» **Excerpted text**:

Wanda Zawidzka-Manteuffel drew almost casually, designed with understated elegance, and—according to those close to her—carried no trace of ostentation. Her artistic talent seemed to emerge naturally and quietly. Unlike her two younger brothers, who both became engineers (Stanisław an electrician, Janusz a construction engineer), Wanda chose to study at the School of Fine Arts in Warsaw.
She completed secondary school in Płock, and from 1926 to 1931 studied at the Warsaw School of Fine Arts, training under Miłosz Kotarbiński, Karol Tichy, Tadeusz Pruszkowski, and in the specialist studios of Edmund Bartłomiejczyk, Władysław Skoczylas, Wojciech Jastrzębowski, Lucjan Kintopf, and Roman Schneider. She received her diploma in 1934, and from 1935 to 1937, she held a scholarship in Paris.
She began her professional career in the 1930s as a children’s book illustrator and commercial graphic artist. Her works from this period clearly reflect the Art Deco aesthetic. Between 1937 and 1939, she was a member of the Circle of Advertising Graphic Artists and the Union of Professional Visual Artists. After WWII, she joined the ZAIKS Authors’ Association, the Ład Artists’ Cooperative, and, from 1974, the Keramos Association, which she co-founded.
From 1946, she worked with the Office for the Supervision of Aesthetic Production, collaborating with industrial manufacturers. She also led training courses for female employees of the Włocławek Faience Factory, using the Antoni Buszek teaching method.
In 1946, she began working with a glassworks in Polanica-Zdrój, where she not only created unique, one-of-a-kind pieces but also oversaw the production of other artists’ designs, including those by Jan Kurzątkowski. She later continued her glasswork at the “Sudety” Household Glassworks in Szczytna. Her early glass designs included functional sets (glasses, goblets, carafes) made of green or clear glass, sometimes decorated with colored overlays or strands of colored glass.
The 1950s marked the most active period in her creative life. Early in the decade, she worked as a designer for the Institute of Industrial Design, creating glass, ceramics, and printed textiles.

» **Work request 1**: Arrange the stretch of rows from their start through the line containing "Between hardcover book at left, which" as a numbered list, omitting blank lines and leaving out the pictures.

» **Stored data**:
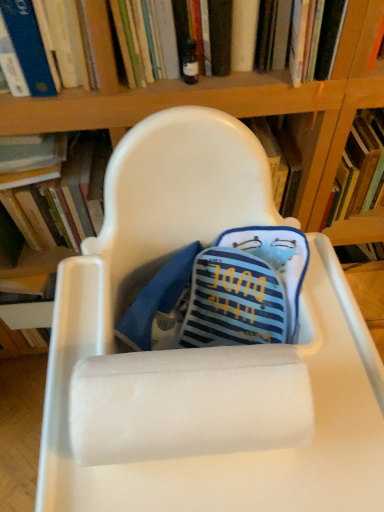
Measure the distance between hardcover book at upper center, the 3th book in the left-to-right sequence, and camera.

The distance of hardcover book at upper center, the 3th book in the left-to-right sequence, from camera is 23.37 inches.

Measure the distance between white fluffy paper towel at center and camera.

They are 15.78 inches apart.

What do you see at coordinates (203, 353) in the screenshot? The height and width of the screenshot is (512, 384). I see `white plastic chair at center` at bounding box center [203, 353].

In order to face hardcover book at left, the first book from the left, should I rotate leftwards or rightwards?

Turn left approximately 18.351 degrees to face it.

What do you see at coordinates (63, 199) in the screenshot?
I see `hardcover book at left, the first book from the left` at bounding box center [63, 199].

This screenshot has width=384, height=512. What are the coordinates of `hardcover book at upper center, the 1th book viewed from the right` in the screenshot? It's located at (245, 80).

Considering the sizes of hardcover book at upper center, the 1th book viewed from the right, and white plastic chair at center in the image, is hardcover book at upper center, the 1th book viewed from the right, bigger or smaller than white plastic chair at center?

hardcover book at upper center, the 1th book viewed from the right, is smaller than white plastic chair at center.

Is hardcover book at upper center, the 3th book in the left-to-right sequence, positioned before white plastic chair at center?

No, hardcover book at upper center, the 3th book in the left-to-right sequence, is behind white plastic chair at center.

Can white plastic chair at center be found inside hardcover book at upper center, the 1th book viewed from the right?

No, white plastic chair at center is not surrounded by hardcover book at upper center, the 1th book viewed from the right.

From a real-world perspective, starting from the blue hardcover book at upper left, arranged as the 2th book when viewed from the left, which book is the 2nd one below it? Please provide its 2D coordinates.

[(63, 199)]

Between hardcover book at left, which is the third book from right to left, and blue hardcover book at upper left, the 2th book viewed from the right, which one has larger size?

hardcover book at left, which is the third book from right to left.

Is white fluffy paper towel at center aimed at hardcover book at upper center, the 3th book in the left-to-right sequence?

No.

From the image's perspective, which is above, white fluffy paper towel at center or hardcover book at upper center, the 1th book viewed from the right?

hardcover book at upper center, the 1th book viewed from the right.

Where is `the 1st book directly above the white fluffy paper towel at center (from a real-world perspective)`? The width and height of the screenshot is (384, 512). the 1st book directly above the white fluffy paper towel at center (from a real-world perspective) is located at coordinates (245, 80).

Considering the positions of objects white plastic chair at center and hardcover book at left, the first book from the left, in the image provided, who is more to the right, white plastic chair at center or hardcover book at left, the first book from the left,?

From the viewer's perspective, white plastic chair at center appears more on the right side.

Is white plastic chair at center aimed at hardcover book at left, which is the third book from right to left?

No, white plastic chair at center does not turn towards hardcover book at left, which is the third book from right to left.

From a real-world perspective, which book is the 1st one above the white plastic chair at center? Please provide its 2D coordinates.

[(63, 199)]

Consider the image. Measure the distance between white fluffy paper towel at center and white plastic chair at center.

The distance of white fluffy paper towel at center from white plastic chair at center is 4.88 inches.

Considering the relative positions of white fluffy paper towel at center and white plastic chair at center in the image provided, is white fluffy paper towel at center to the left or to the right of white plastic chair at center?

In the image, white fluffy paper towel at center appears on the left side of white plastic chair at center.

Does white fluffy paper towel at center have a smaller size compared to white plastic chair at center?

Yes, white fluffy paper towel at center is smaller than white plastic chair at center.

Can white plastic chair at center be found inside white fluffy paper towel at center?

No, white plastic chair at center is not surrounded by white fluffy paper towel at center.

From the image's perspective, is hardcover book at left, which is the third book from right to left, beneath white plastic chair at center?

Actually, hardcover book at left, which is the third book from right to left, appears above white plastic chair at center in the image.

Considering the sizes of objects hardcover book at left, the first book from the left, and white plastic chair at center in the image provided, who is wider, hardcover book at left, the first book from the left, or white plastic chair at center?

white plastic chair at center is wider.

Consider the image. Is hardcover book at left, which is the third book from right to left, situated inside white plastic chair at center or outside?

The correct answer is: outside.

Considering their positions, is hardcover book at left, the first book from the left, located in front of or behind white plastic chair at center?

In the image, hardcover book at left, the first book from the left, appears behind white plastic chair at center.

Considering the positions of objects white plastic chair at center and hardcover book at upper center, the 1th book viewed from the right, in the image provided, who is behind, white plastic chair at center or hardcover book at upper center, the 1th book viewed from the right,?

hardcover book at upper center, the 1th book viewed from the right.

From the image's perspective, between white plastic chair at center and hardcover book at upper center, the 3th book in the left-to-right sequence, which one is located above?

hardcover book at upper center, the 3th book in the left-to-right sequence.

Are white plastic chair at center and hardcover book at upper center, the 3th book in the left-to-right sequence, beside each other?

No, white plastic chair at center is not with hardcover book at upper center, the 3th book in the left-to-right sequence.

» **Work request 2**: Pick up the account of Wanda Zawidzka-Manteuffel's career after its final sentence and carry it forward.

» **Your response 1**:
1. Measure the distance between hardcover book at upper center, the 3th book in the left-to-right sequence, and camera.
2. The distance of hardcover book at upper center, the 3th book in the left-to-right sequence, from camera is 23.37 inches.
3. Measure the distance between white fluffy paper towel at center and camera.
4. They are 15.78 inches apart.
5. What do you see at coordinates (203, 353) in the screenshot? The height and width of the screenshot is (512, 384). I see `white plastic chair at center` at bounding box center [203, 353].
6. In order to face hardcover book at left, the first book from the left, should I rotate leftwards or rightwards?
7. Turn left approximately 18.351 degrees to face it.
8. What do you see at coordinates (63, 199) in the screenshot?
9. I see `hardcover book at left, the first book from the left` at bounding box center [63, 199].
10. This screenshot has width=384, height=512. What are the coordinates of `hardcover book at upper center, the 1th book viewed from the right` in the screenshot? It's located at (245, 80).
11. Considering the sizes of hardcover book at upper center, the 1th book viewed from the right, and white plastic chair at center in the image, is hardcover book at upper center, the 1th book viewed from the right, bigger or smaller than white plastic chair at center?
12. hardcover book at upper center, the 1th book viewed from the right, is smaller than white plastic chair at center.
13. Is hardcover book at upper center, the 3th book in the left-to-right sequence, positioned before white plastic chair at center?
14. No, hardcover book at upper center, the 3th book in the left-to-right sequence, is behind white plastic chair at center.
15. Can white plastic chair at center be found inside hardcover book at upper center, the 1th book viewed from the right?
16. No, white plastic chair at center is not surrounded by hardcover book at upper center, the 1th book viewed from the right.
17. From a real-world perspective, starting from the blue hardcover book at upper left, arranged as the 2th book when viewed from the left, which book is the 2nd one below it? Please provide its 2D coordinates.
18. [(63, 199)]
19. Between hardcover book at left, which is the third book from right to left, and blue hardcover book at upper left, the 2th book viewed from the right, which one has larger size?

» **Your response 2**:
Between 1950 and 1955, in collaboration with Halina Jastrzębowska-Sigmund and Henryk Gaczyński, she designed chandeliers for the Palace of Culture and Science in Warsaw (produced by the “Julia” Crystal Glassworks in Szklarska Poręba), and also for the Grand Theatre in Warsaw.
She simultaneously created ceramics at the Włocławek Faience Factory, and later in her own private studio in Warsaw. For the Ład cooperative, she designed jacquard textiles, featuring highly rhythmic compositions and restrained ornamentation in a style closely aligned with Art Deco. One of these designs won her first prize at the 11th Triennale of Decorative Arts in Milan (1957). In 1959, she joined the Glass Industry Selection Committee.
From the mid-1960s, Zawidzka-Manteuffel focused almost exclusively on glass. Between 1964 and 1979, she worked as head of the design center at the “Irena” Household Glassworks in Inowrocław, where she created delicate vessels and cut crystal designs. These often returned to her Art Deco roots, utilizing clean geometric line compositions.
In time, she also began producing unique glass pieces in Inowrocław — small spherical or oval vessels with soft, flowing forms, marked by gentle asymmetry, and often embellished with colored overlays or metal oxides fused into the glass mass. These works strongly echoed the glass aesthetics of the Art Nouveau era.